Published: 10 June 1999 00:30 GMT
The House of Lords will today decide if the Welfare Reforms and Pensions Bill - which contains the IR35 proposal about one-man service companies - will proceed to the House of Commons to become legislation.
As it currently stands, the Bill could mean that many IT consultants currently operating as one-man companies will be forced to pay the same levels of tax as permanent employees. The government's own Regulatory Impact Assessment study found that the legislation would cause 66,000 small businesses to close down.
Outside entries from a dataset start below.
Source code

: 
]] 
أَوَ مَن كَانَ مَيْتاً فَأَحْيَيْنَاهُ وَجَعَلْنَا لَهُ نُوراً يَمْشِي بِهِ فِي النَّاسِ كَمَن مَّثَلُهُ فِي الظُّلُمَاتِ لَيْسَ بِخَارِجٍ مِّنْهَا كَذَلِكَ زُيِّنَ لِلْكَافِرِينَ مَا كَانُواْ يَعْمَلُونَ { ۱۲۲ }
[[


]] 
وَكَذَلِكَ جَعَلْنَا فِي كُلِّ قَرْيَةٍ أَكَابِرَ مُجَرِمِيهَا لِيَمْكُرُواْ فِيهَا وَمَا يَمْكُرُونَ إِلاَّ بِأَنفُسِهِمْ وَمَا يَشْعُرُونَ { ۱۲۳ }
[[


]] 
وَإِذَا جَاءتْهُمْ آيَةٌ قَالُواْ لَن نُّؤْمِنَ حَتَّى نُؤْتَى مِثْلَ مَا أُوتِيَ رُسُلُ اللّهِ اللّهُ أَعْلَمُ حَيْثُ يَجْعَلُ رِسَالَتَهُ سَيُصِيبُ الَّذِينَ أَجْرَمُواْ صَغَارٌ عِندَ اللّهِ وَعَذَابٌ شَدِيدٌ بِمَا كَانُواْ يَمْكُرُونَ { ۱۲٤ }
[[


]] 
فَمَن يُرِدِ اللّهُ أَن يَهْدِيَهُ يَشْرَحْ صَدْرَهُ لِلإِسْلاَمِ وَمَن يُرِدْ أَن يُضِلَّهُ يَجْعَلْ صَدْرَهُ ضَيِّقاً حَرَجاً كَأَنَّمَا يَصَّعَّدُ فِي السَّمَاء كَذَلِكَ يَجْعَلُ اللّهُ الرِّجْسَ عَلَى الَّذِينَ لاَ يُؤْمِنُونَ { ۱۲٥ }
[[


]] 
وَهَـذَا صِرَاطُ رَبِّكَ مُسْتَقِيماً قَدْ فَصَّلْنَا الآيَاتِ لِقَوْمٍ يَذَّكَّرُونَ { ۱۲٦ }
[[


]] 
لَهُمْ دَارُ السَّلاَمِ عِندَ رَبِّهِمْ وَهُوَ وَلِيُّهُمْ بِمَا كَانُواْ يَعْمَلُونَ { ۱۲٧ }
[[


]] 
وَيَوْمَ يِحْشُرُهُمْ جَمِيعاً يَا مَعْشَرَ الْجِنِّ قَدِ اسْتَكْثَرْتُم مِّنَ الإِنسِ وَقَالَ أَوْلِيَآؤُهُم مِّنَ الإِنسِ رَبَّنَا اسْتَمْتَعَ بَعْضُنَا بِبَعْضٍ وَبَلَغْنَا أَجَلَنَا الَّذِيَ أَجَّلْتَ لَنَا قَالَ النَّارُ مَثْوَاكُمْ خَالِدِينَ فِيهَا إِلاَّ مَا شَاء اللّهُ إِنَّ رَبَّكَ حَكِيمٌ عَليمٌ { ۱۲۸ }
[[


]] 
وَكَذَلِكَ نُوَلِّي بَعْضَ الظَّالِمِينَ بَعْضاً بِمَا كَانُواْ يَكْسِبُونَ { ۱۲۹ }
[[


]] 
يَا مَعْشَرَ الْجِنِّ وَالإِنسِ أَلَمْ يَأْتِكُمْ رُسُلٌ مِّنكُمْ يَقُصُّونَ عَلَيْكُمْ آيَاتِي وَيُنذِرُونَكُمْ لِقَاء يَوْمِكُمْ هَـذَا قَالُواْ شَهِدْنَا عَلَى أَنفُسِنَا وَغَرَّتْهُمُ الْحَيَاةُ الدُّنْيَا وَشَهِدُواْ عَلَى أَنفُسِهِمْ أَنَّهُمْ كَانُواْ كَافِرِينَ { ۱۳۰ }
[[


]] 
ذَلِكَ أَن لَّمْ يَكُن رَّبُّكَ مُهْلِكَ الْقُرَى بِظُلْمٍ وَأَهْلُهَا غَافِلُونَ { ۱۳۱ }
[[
But David Ramsden, Director of the Professional Contractors Group (PCG), believes this is a serious underestimate: "The effect of IR35 could be disastrous. We have 300,000 small businesses joined up, many of those would go out of business and equally many could go abroad... frankly the government figures are at such odds with ours I feel they've been plucked out of the air."
This is the all-or-nothing stage where the entire Bill could be rejected. Alternatively, if the House of Lords pass it today, the Bill will go through to the committee stage where amendments to the proposal could be made, but it would still become law for the next tax year.
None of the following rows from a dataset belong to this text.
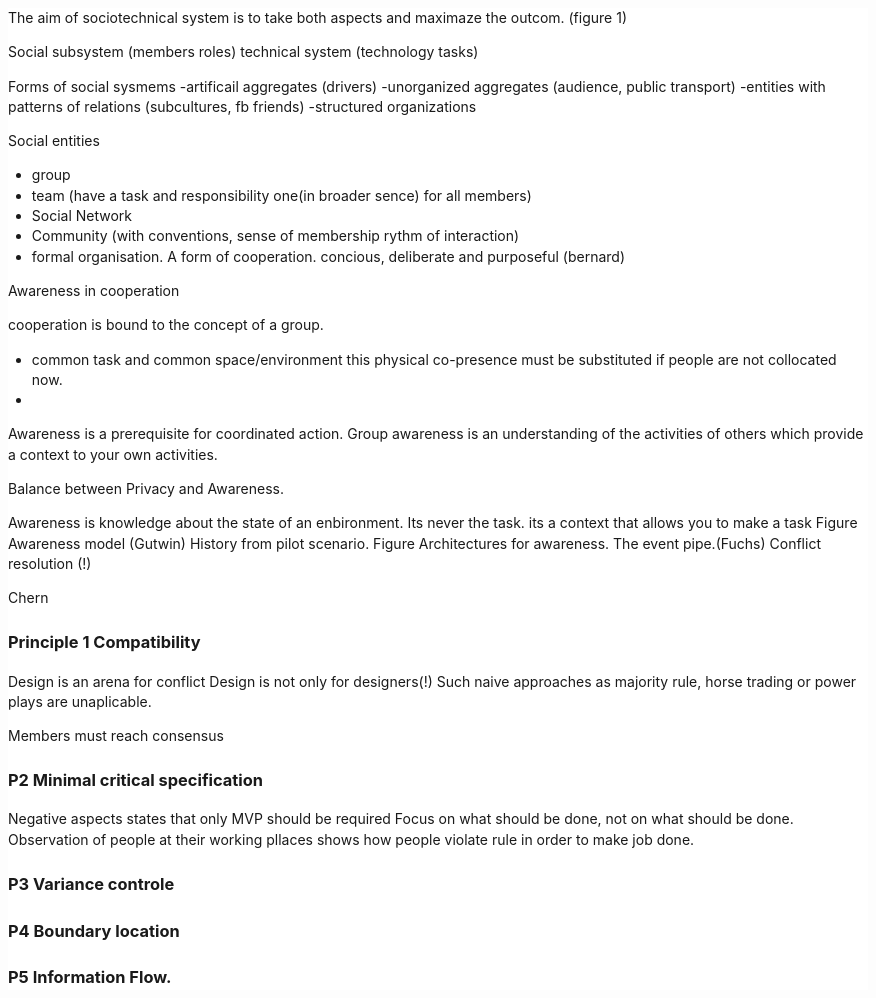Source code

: The aim of sociotechnical system is to take both aspects and maximaze the outcom. 
(figure 1)

Social subsystem (members roles)
technical system (technology tasks)

Forms of social sysmems
-artificail aggregates (drivers)
-unorganized aggregates (audience, public transport)
-entities with patterns of relations (subcultures, fb friends)
-structured organizations

Social entities
- group
- team (have a task and responsibility one(in broader sence) for all members) 
- Social Network
- Community (with conventions, sense of membership rythm of interaction)
- formal organisation. A form of cooperation. concious, deliberate and purposeful (bernard)

Awareness in cooperation

cooperation is bound to the concept of a group.
- common task and common space/environment this physical co-presence must be substituted if people are not collocated now.
- 

Awareness is a prerequisite for coordinated action.
Group awareness is an understanding of the activities of others which provide a context to your own activities.

Balance between Privacy and Awareness.

Awareness is knowledge about the state of an enbironment.
Its never the task. its a context that allows you to make a task
Figure Awareness model (Gutwin)
History from pilot scenario.
Figure Architectures for awareness. The event pipe.(Fuchs)
Conflict resolution (!)


Chern

### Principle 1 Compatibility

Design is an arena for conflict
Design is not only for designers(!)
Such naive approaches as majority rule, horse trading or power plays are unaplicable.

Members must reach consensus

### P2 Minimal critical specification
Negative aspects states that only MVP should be required
Focus on what should be done, not on what should be done. Observation of people at their working pllaces shows how people violate rule in order to make job done.

### P3 Variance controle
### P4 Boundary location
### P5 Information Flow.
The so-called Monday-to-Friday legislation is being introduced by the government because it believes many contractors are using the existing legislation to evade paying national insurance and tax. But if organisations like PCG and BCS are right, it could end up costing end-users almost twice that much.
PCG carried out a survey on the probable impact of this legislation and concluded that as well as companies going out of business, corporate firms will be forced to hire IT contractors offshore, ultimately creating a braindrain of IT contractors in the UK. Meanwhile, the BCS believes the complexities of definition could even catch outsourcing contracts.
If it goes to the committee stage, amendments could be made by the House of Lords. PCG and BCS are both meeting with the House to discuss how the definitions of the Bill could be changed so that genuine IT contractors will not be caught under it. It will then pass to the House of Commons.